▶ _Exercise details_: In the material below, identify every line containing the string "común" and copy each of those lines.

[Dataset excerpts]
+-------+
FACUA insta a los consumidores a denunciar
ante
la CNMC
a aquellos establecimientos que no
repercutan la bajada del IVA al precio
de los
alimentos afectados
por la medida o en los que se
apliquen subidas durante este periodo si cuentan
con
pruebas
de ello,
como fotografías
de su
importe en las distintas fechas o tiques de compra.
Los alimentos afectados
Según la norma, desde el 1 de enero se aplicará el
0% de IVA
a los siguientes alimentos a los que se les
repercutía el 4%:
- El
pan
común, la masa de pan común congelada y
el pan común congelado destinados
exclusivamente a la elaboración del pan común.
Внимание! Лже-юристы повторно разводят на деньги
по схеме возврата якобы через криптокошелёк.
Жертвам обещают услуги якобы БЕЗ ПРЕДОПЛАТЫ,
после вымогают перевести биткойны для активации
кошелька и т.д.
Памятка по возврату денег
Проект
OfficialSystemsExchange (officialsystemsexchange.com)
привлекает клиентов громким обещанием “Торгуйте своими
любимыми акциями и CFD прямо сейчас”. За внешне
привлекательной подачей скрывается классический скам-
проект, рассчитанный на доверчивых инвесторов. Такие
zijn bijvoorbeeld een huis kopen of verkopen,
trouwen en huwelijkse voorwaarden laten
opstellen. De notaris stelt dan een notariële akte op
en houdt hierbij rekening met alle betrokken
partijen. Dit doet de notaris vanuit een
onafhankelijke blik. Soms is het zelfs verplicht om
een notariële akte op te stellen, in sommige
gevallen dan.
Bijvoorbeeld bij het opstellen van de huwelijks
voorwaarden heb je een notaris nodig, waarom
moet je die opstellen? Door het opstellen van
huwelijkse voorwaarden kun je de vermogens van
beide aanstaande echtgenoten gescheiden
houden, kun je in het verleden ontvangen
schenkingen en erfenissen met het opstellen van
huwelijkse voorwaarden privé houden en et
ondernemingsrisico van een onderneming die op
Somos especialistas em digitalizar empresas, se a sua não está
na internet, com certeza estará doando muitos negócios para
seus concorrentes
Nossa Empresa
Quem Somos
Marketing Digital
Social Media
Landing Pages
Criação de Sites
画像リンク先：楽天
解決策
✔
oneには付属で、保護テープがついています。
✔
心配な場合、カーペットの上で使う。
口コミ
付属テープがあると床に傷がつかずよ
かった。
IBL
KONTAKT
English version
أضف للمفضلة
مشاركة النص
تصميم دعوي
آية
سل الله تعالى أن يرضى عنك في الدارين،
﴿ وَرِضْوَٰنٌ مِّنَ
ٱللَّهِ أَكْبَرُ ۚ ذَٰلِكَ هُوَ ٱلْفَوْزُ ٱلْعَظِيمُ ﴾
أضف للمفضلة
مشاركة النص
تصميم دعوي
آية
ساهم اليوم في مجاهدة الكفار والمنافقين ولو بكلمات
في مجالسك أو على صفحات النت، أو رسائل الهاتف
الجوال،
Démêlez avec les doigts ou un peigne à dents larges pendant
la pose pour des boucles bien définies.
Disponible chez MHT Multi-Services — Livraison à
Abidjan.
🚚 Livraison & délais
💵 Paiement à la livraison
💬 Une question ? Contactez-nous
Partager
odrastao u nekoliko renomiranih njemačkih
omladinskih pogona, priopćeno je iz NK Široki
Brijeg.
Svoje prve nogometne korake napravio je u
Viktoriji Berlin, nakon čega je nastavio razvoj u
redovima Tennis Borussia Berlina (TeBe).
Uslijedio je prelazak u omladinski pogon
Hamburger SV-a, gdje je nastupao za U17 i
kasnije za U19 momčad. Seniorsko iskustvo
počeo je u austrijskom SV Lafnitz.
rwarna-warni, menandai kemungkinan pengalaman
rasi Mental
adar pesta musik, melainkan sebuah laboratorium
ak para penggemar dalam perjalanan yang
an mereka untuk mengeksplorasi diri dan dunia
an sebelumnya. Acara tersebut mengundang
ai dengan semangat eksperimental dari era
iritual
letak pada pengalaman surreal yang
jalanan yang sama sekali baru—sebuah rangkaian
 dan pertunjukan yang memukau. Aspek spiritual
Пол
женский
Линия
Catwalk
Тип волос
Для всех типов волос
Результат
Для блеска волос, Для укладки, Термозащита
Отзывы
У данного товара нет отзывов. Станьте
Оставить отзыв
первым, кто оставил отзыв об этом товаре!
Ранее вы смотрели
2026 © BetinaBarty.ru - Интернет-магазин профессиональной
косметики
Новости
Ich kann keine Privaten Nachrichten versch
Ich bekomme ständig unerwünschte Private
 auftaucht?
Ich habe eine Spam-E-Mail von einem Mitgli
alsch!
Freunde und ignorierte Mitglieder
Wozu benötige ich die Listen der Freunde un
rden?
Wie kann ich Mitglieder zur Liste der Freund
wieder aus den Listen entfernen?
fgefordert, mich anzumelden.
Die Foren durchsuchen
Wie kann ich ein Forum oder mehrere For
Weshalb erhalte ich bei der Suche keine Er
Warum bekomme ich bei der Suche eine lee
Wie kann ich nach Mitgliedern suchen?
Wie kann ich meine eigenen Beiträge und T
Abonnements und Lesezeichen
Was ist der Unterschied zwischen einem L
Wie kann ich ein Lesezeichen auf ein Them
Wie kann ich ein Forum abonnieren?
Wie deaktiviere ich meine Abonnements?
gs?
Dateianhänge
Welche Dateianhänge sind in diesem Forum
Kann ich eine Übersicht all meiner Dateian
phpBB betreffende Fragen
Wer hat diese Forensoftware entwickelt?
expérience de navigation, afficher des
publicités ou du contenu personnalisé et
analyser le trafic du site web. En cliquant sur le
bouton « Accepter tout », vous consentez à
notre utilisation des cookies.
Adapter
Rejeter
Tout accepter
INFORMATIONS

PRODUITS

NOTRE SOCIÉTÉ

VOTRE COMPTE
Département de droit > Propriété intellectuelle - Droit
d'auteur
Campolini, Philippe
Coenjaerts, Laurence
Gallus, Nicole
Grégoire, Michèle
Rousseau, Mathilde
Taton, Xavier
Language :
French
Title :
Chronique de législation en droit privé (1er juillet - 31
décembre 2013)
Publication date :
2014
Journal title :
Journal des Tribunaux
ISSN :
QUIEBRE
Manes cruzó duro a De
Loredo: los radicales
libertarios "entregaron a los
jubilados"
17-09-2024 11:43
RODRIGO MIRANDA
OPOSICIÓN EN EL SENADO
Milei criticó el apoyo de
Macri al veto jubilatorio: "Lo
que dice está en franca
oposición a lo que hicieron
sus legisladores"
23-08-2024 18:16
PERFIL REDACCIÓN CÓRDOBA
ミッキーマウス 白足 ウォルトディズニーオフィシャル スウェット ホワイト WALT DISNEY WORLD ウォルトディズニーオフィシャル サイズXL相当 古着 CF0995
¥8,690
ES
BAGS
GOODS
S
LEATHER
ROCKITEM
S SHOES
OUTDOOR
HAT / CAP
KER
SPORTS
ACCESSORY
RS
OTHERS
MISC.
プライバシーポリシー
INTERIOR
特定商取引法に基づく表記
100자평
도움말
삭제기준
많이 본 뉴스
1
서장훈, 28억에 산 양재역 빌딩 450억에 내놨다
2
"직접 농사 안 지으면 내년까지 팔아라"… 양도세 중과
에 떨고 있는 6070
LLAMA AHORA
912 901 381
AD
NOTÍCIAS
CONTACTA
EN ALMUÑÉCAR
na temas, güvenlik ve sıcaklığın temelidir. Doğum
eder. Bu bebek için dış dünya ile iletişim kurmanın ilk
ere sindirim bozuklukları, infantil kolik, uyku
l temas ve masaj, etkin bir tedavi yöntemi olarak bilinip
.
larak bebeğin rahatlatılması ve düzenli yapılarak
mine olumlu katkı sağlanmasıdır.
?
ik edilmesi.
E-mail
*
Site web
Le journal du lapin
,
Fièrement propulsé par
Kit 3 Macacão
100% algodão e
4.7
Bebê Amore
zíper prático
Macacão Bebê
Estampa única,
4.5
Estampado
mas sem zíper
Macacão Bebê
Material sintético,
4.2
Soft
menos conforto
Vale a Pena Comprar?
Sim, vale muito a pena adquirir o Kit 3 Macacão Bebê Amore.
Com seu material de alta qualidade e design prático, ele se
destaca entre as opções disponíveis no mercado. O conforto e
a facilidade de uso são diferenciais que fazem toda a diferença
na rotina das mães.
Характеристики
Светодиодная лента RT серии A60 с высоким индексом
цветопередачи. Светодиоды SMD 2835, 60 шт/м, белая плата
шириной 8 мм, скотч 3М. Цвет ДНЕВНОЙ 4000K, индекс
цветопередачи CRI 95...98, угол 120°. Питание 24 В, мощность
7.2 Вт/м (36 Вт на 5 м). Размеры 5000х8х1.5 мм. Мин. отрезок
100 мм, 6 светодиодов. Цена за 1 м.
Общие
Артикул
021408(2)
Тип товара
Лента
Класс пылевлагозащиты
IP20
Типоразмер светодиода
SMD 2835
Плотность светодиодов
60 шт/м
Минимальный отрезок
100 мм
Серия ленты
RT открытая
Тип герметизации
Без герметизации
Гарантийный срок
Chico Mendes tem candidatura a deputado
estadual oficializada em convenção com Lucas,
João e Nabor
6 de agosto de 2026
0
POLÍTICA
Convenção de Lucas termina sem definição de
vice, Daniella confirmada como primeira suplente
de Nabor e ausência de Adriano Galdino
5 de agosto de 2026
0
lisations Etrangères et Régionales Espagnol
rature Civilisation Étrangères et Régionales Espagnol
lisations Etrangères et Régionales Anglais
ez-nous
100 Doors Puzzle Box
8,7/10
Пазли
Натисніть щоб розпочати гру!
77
+-------+
▶ _Your response_:
común, la masa de pan común congelada y
el pan común congelado destinados
exclusivamente a la elaboración del pan común.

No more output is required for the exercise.